What crazy-pantsness! But it's helpful to take it seriously and to think about it. The Liberal will look at this Abyss in the face and see what the truth is for themselves. The Sheep will take a teacher's word on it because that teacher claims you aren't good enough to know the truth yourself.

Athens, Jerusalem, and...

Let me get back to that movie poster I started with. The dichotomy between faith and reason is  based on the presumption that a life of "faith" means a life where one submits to the authority of a particular revelation, which stipulates something like Christian humility, or you can believe that your own inner compass and rationality is enough to give you the right to rule others. This is the tension between "Athens and Jerusalem." Can I add another city that no one today would want to travel to into the mix? Calcutta, as a symbol of the the Upanishad's which have a radically different view on this dichotomy (and on dichotomies in general).

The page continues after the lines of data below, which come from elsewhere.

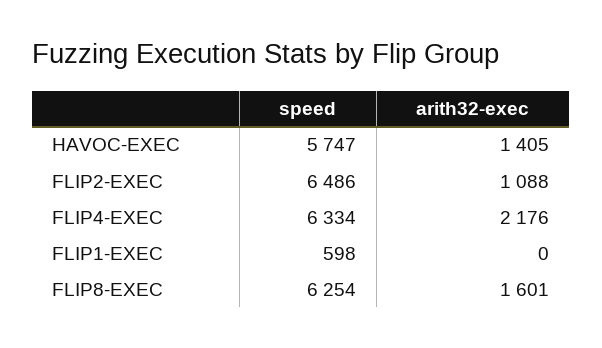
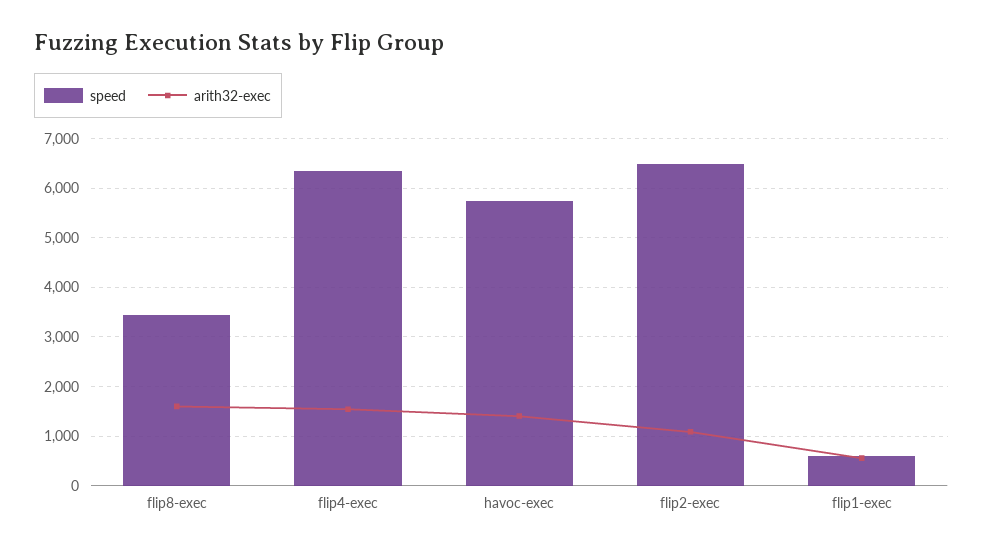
  {
    "speed": {
      "HAVOC-EXEC": 5747,
      "FLIP2-EXEC": 6486,
      "FLIP4-EXEC": 6334,
      "FLIP1-EXEC": 598,
-     "FLIP8-EXEC": 6254
+     "FLIP8-EXEC": 3400
    },
    "arith32-exec": {
      "HAVOC-EXEC": 1405,
      "FLIP2-EXEC": 1088,
-     "FLIP4-EXEC": 2176,
+     "FLIP4-EXEC": 1600,
-     "FLIP1-EXEC": 0,
+     "FLIP1-EXEC": 600,
      "FLIP8-EXEC": 1601
    }
  }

I hold this city up as a metaphor of the true wisdom, in the highest and most philosophic sense, that The Liberals acknowledge and that The Sheep are suppressing in themselves.

Ramana Maharshi said:
Liberation is our very nature. We are that. The very fact that we wish for liberation shows that freedom from all bondage is our real nature. It is not to be freshly acquired. All that is necessary is to get rid of the false notion that we are bound. When we achieve that, there will be no desire or thought of any sort. So long as one desires liberation... one is in bondage.